# Help dissecting the Costco Pulled Pork??



## cael (Aug 28, 2015)

Hi there.

Wondering if anyone has tried the Costco Pulled Pork.    
	

	
	
		
		



		
			






Its pretty darn good, but of course I'm just making my own now.     But my hubby says my PP is different, and he likes them both, but in different ways.  

To me this one had a slight 'ham' flavor.   So I thought it might be Picnic vs Shoulder.      If anyone else has tried this product I'd love to here what you thought.   What cut you think it might be?  If there is another reason it might have a ham flavor?    If you think anything else was added at the end to give it some oomph?    It does seem to have a little more fat than when I do a Shoulder.   Both are moist as heck, but mine is leaner.

Thanks for any thoughts!!


----------



## bmaddox (Aug 28, 2015)

Do you have a picture of the ingredient list?


----------



## worktogthr (Aug 28, 2015)

Maybe some cure is added to it or some salt solution to add juiciness which could explain the hamminess.  If you ever buy a butt or ribs that have been enhanced, you get the same taste.


----------



## noboundaries (Aug 28, 2015)

I haven't bought Costco pulled pork in a long time but I remember it being pretty good.  The uncooked meat is most likely brined or injected with a curing salt solution to ensure the bad stuff is killed.  Curing salts will add the ham flavor.  Their smoked turkeys have the same hammy flavor, which I actually enjoy. 

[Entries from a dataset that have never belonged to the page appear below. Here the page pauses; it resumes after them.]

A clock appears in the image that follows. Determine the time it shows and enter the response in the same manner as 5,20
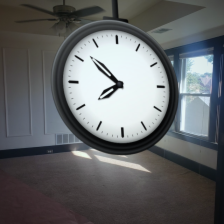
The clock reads 7,52
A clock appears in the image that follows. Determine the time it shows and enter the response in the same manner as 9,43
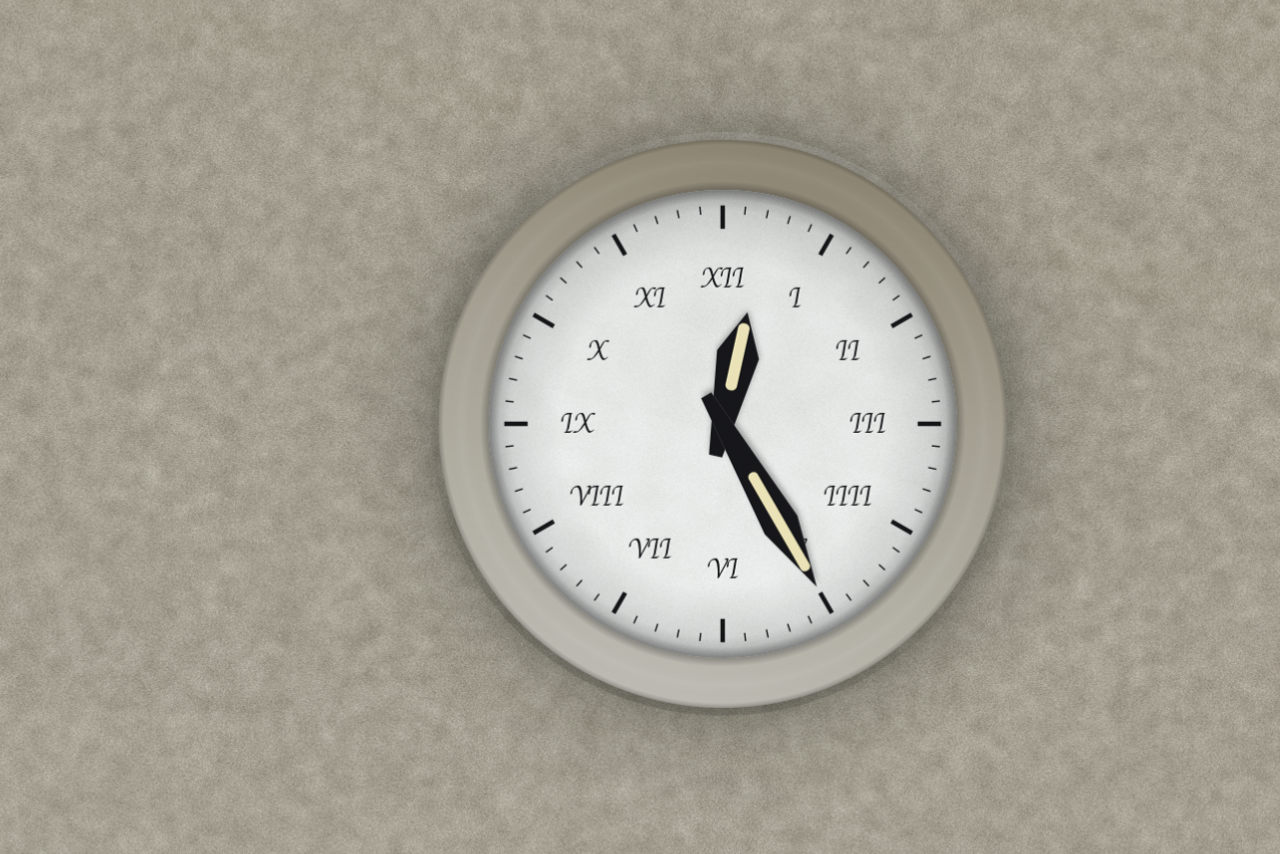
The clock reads 12,25
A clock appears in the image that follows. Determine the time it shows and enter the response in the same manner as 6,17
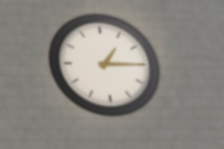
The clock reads 1,15
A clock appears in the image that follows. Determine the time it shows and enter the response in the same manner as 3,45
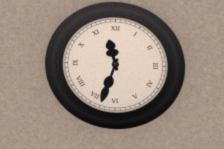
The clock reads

Whenever I brine anything that isn't intended to be a cured product, I still always add a little bit of Prague #1 salt to the brine, about 1/4 to 1/3 the amount that would be used to cure the meat.  That hint of ham flavor goes nice with the smoke whether you are smoking poultry or pork.


----------



## cael (Aug 28, 2015)

Thanks everyone!

And no I don't have a pic of the ingredient list.    But about the brine/cure that does make a lot of sense.    Thanks for the tips, I would never have thought to brine or cure a shoulder for PP.  :)


----------



## noboundaries (Aug 28, 2015)

I have a couple brines I'll use on occasion for pulled pork, but only when I'm in the mood.  Haven't brined one in a while though.  Both are modifications of brines I found online. 

Here's a simple one I believe I got off the Traeger website (yep, just looked).  I made very small changes. 

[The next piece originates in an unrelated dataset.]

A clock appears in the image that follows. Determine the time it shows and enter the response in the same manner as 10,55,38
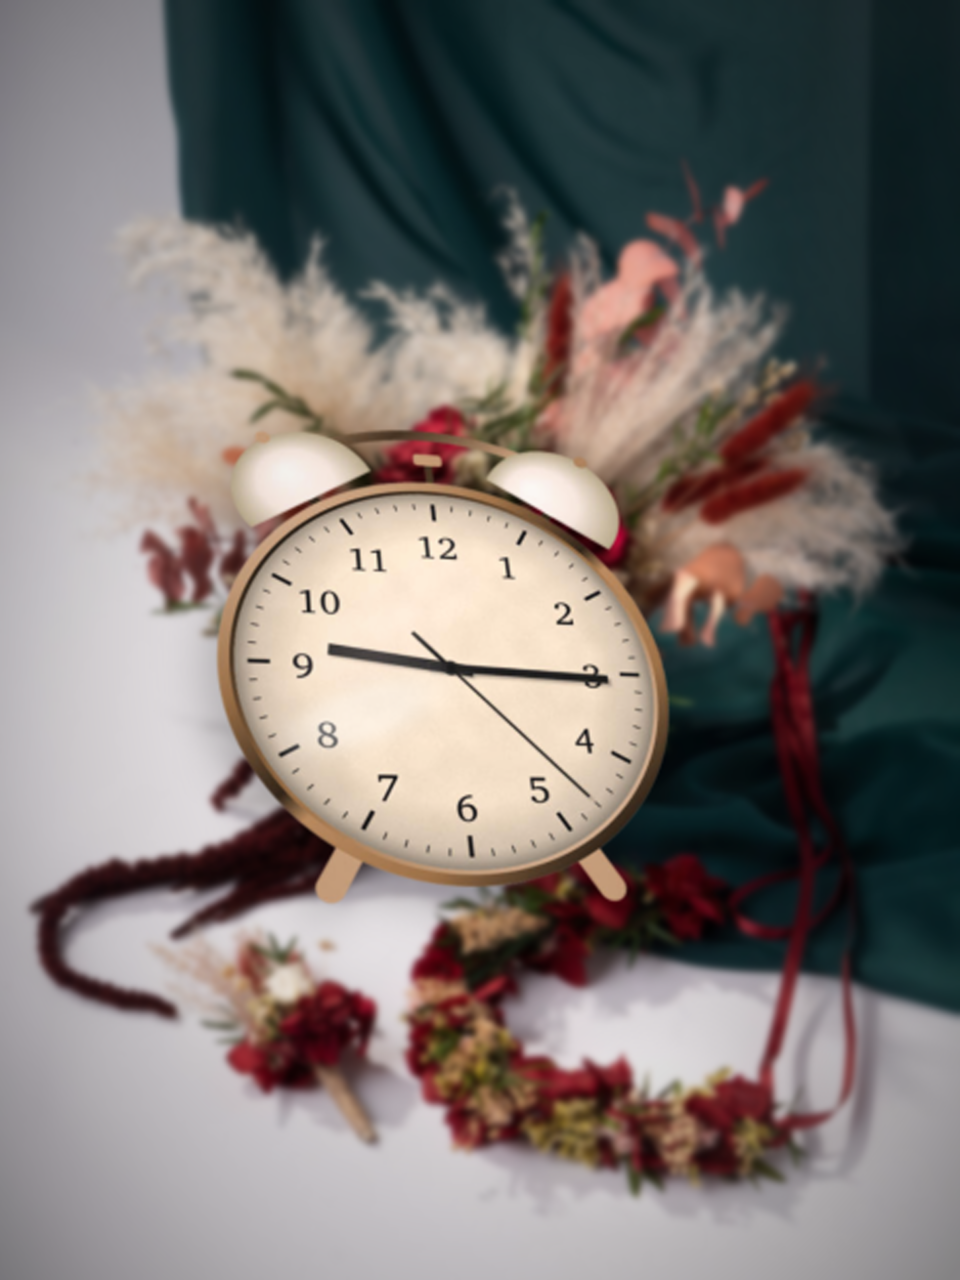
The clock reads 9,15,23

*Pulled Pork Apple Juice Brine*

This is enough to brine a 6-10 lb butt/shoulder.

*Ingredients*
8 cups apple juice, cold
4 cups ice water
1/2 cup Worcestershire sauce
1/2 cup salt
1/2 cup dark brown sugar or molasses
1/2 tsp Prague Powder #1

*Directions*

1. Put ingredients in a large bowl or pot and stir until the salt and sugar or molasses is dissolved.  Put the meat in a pot and inject with the brine.  Cover the meat with the brine and store in the refrigerator or an ice packed cooler for up to 24 hours.  Discard the brine after use.


----------



## joe black (Aug 29, 2015)

Even the pic on the box looks hammy.  

Your hubby's opinion of the 2 products is the same line that I used on my first wife, " I  like you both, just in different ways".


----------



## GaryHibbert (Aug 29, 2015)

Hey Cael

Yeah, it looks cured to me.

Gary


----------



## chef jimmyj (Aug 29, 2015)

Pretty Pink color usually says some Cure. Found this with a search for Kirkland Pulled Pork Ingredients, contains Nitrite...JJ

http://www.fooducate.com/app#page=product&id=0FD3E34C-59D9-11E0-A55F-1231380C180E


----------



## cael (Aug 31, 2015)

Thanks everyone!

That makes a lot of sense.     We might try curing our next one just to see.    :)


----------